Actually, until this past decade, almost zero Czech records, Catholic or Protestant or Jewish, were acquired into the granite vault archives of the LDS church. In 1948, right as the genealogical society of Utah began to microfilm records in the states and most of western Europe, the Czech lands fell under communism, and became isolated from the western world by the "iron curtain." Three digitization efforts have been recent, and the church has digital copies of only a small percentage of the records that exist. Most of the digitized records are more easily researched on the individual archives sites than on FamilySearch. The only Czech researcher I knew about who worked for FamilySearch has left and they have done a truly terrible job with labeling jurisdictions. It's really frustrating.
It would be totally unfair to characterize the Catholic church as either having the kind of influence in the Czech Republic in the second half of the 20th century to curtail microfilm efforts, or to blame the previous dearth of records on bad feelings towards LDS temple ordinances. Most Catholics who are archivists welcome all efforts at preserving and disseminating valuable heritage material.
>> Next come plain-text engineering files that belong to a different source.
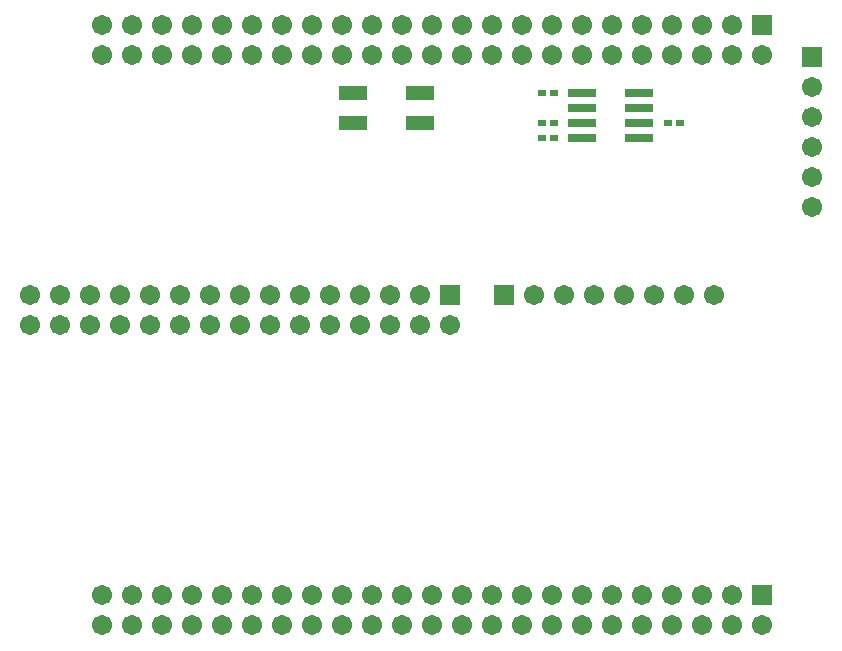
<source format=gbs>
%FSLAX25Y25*%
%MOIN*%
G70*
G01*
G75*
G04 Layer_Color=16711935*
%ADD10R,0.02362X0.06496*%
%ADD11C,0.02000*%
%ADD12C,0.01000*%
%ADD13R,0.05906X0.05906*%
%ADD14C,0.05906*%
%ADD15R,0.05906X0.05906*%
%ADD16R,0.08661X0.02362*%
%ADD17R,0.08740X0.04016*%
%ADD18R,0.02500X0.02000*%
%ADD19C,0.03000*%
%ADD20C,0.00787*%
%ADD21C,0.00700*%
%ADD22R,0.03162X0.07296*%
%ADD23R,0.06706X0.06706*%
%ADD24C,0.06706*%
%ADD25R,0.06706X0.06706*%
%ADD26R,0.09461X0.03162*%
%ADD27R,0.09540X0.04816*%
%ADD28R,0.02900X0.02400*%
D23*
X191500Y117500D02*
D03*
X209500D02*
D03*
X295500Y207500D02*
D03*
Y17500D02*
D03*
D24*
X191500Y107500D02*
D03*
X181500Y117500D02*
D03*
Y107500D02*
D03*
X171500Y117500D02*
D03*
Y107500D02*
D03*
X161500Y117500D02*
D03*
Y107500D02*
D03*
X151500Y117500D02*
D03*
Y107500D02*
D03*
X141500Y117500D02*
D03*
Y107500D02*
D03*
X131500Y117500D02*
D03*
Y107500D02*
D03*
X121500Y117500D02*
D03*
Y107500D02*
D03*
X111500Y117500D02*
D03*
Y107500D02*
D03*
X101500Y117500D02*
D03*
Y107500D02*
D03*
X91500Y117500D02*
D03*
Y107500D02*
D03*
X81500Y117500D02*
D03*
Y107500D02*
D03*
X71500Y117500D02*
D03*
Y107500D02*
D03*
X61500Y117500D02*
D03*
Y107500D02*
D03*
X51500Y117500D02*
D03*
Y107500D02*
D03*
X279500Y117500D02*
D03*
X269500D02*
D03*
X259500D02*
D03*
X249500D02*
D03*
X239500D02*
D03*
X229500D02*
D03*
X219500D02*
D03*
X295500Y197500D02*
D03*
X285500Y207500D02*
D03*
Y197500D02*
D03*
X275500Y207500D02*
D03*
Y197500D02*
D03*
X265500Y207500D02*
D03*
Y197500D02*
D03*
X255500Y207500D02*
D03*
Y197500D02*
D03*
X245500Y207500D02*
D03*
Y197500D02*
D03*
X235500Y207500D02*
D03*
Y197500D02*
D03*
X225500Y207500D02*
D03*
Y197500D02*
D03*
X215500Y207500D02*
D03*
Y197500D02*
D03*
X205500Y207500D02*
D03*
Y197500D02*
D03*
X195500Y207500D02*
D03*
Y197500D02*
D03*
X185500Y207500D02*
D03*
Y197500D02*
D03*
X175500Y207500D02*
D03*
Y197500D02*
D03*
X165500Y207500D02*
D03*
Y197500D02*
D03*
X155500Y207500D02*
D03*
Y197500D02*
D03*
X145500Y207500D02*
D03*
Y197500D02*
D03*
X135500Y207500D02*
D03*
Y197500D02*
D03*
X125500Y207500D02*
D03*
Y197500D02*
D03*
X115500Y207500D02*
D03*
Y197500D02*
D03*
X105500Y207500D02*
D03*
Y197500D02*
D03*
X95500Y207500D02*
D03*
Y197500D02*
D03*
X85500Y207500D02*
D03*
Y197500D02*
D03*
X75500Y207500D02*
D03*
Y197500D02*
D03*
X312000Y147000D02*
D03*
Y157000D02*
D03*
Y167000D02*
D03*
Y177000D02*
D03*
Y187000D02*
D03*
X295500Y7500D02*
D03*
X285500Y17500D02*
D03*
Y7500D02*
D03*
X275500Y17500D02*
D03*
Y7500D02*
D03*
X265500Y17500D02*
D03*
Y7500D02*
D03*
X255500Y17500D02*
D03*
Y7500D02*
D03*
X245500Y17500D02*
D03*
Y7500D02*
D03*
X235500Y17500D02*
D03*
Y7500D02*
D03*
X225500Y17500D02*
D03*
Y7500D02*
D03*
X215500Y17500D02*
D03*
Y7500D02*
D03*
X205500Y17500D02*
D03*
Y7500D02*
D03*
X195500Y17500D02*
D03*
Y7500D02*
D03*
X185500Y17500D02*
D03*
Y7500D02*
D03*
X175500Y17500D02*
D03*
Y7500D02*
D03*
X165500Y17500D02*
D03*
Y7500D02*
D03*
X155500Y17500D02*
D03*
Y7500D02*
D03*
X145500Y17500D02*
D03*
Y7500D02*
D03*
X135500Y17500D02*
D03*
Y7500D02*
D03*
X125500Y17500D02*
D03*
Y7500D02*
D03*
X115500Y17500D02*
D03*
Y7500D02*
D03*
X105500Y17500D02*
D03*
Y7500D02*
D03*
X95500Y17500D02*
D03*
Y7500D02*
D03*
X85500Y17500D02*
D03*
Y7500D02*
D03*
X75500Y17500D02*
D03*
Y7500D02*
D03*
D25*
X312000Y197000D02*
D03*
D26*
X235551Y170000D02*
D03*
Y175000D02*
D03*
Y180000D02*
D03*
Y185000D02*
D03*
X254449Y170000D02*
D03*
Y175000D02*
D03*
Y180000D02*
D03*
Y185000D02*
D03*
D27*
X159256Y175000D02*
D03*
X181500D02*
D03*
Y185000D02*
D03*
X159256D02*
D03*
D28*
X268000Y175000D02*
D03*
X264000D02*
D03*
X222000D02*
D03*
X226000D02*
D03*
X222000Y185000D02*
D03*
X226000D02*
D03*
X222000Y170000D02*
D03*
X226000D02*
D03*
M02*

</source>
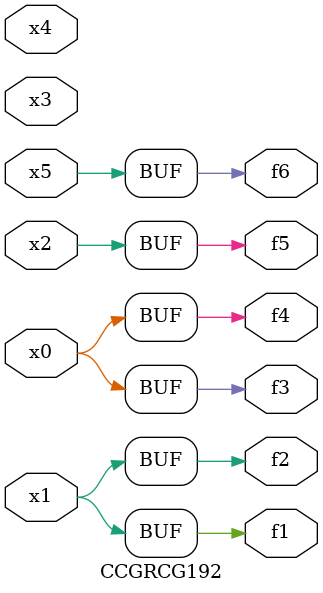
<source format=v>
module CCGRCG192(
	input x0, x1, x2, x3, x4, x5,
	output f1, f2, f3, f4, f5, f6
);
	assign f1 = x1;
	assign f2 = x1;
	assign f3 = x0;
	assign f4 = x0;
	assign f5 = x2;
	assign f6 = x5;
endmodule

</source>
While it's true that some in high leadership in the Catholic church (who are probably not archivists) have made record acquisition difficult for the LDS church, I think in this case the fault lies squarely with the communist regime. Catholics were persecuted under communism in Czechoslovakia; surely they have more in common with the LDS church and indeed any who are interested in cultural preservation than with a regime that claims to seek to equalize everybody by throwing away the culture.
I can totally appreciate why Czechs who were anxious to preserve their precious records would be hesitant to let a foreign American church sweep in and take their records, especially so soon after they had literally been used to find and murder thousands of ethnic Jews or those of Jewish descent. "What right do they have to tell the story of our people, especially if there is no trust that this will not be a giant case of cultural appropriation, with no responsibility to continue to preserve and tell the story?"
You and I trust the LDS church and its leadership, but that is not a universal attitude. It's understandable that it took such a long time for the records to be digitized, and it's not as simple as "Catholics hate Mormons" (which they don't.) Mormons also need to not think so myopically; while our church has the world's largest repository of genealogical records, it still has only a fraction of the records that exist globally. While some 90-something percent of British Isles records may be represented, assuming that it is the same percentage of representation for EVERY country is naïve.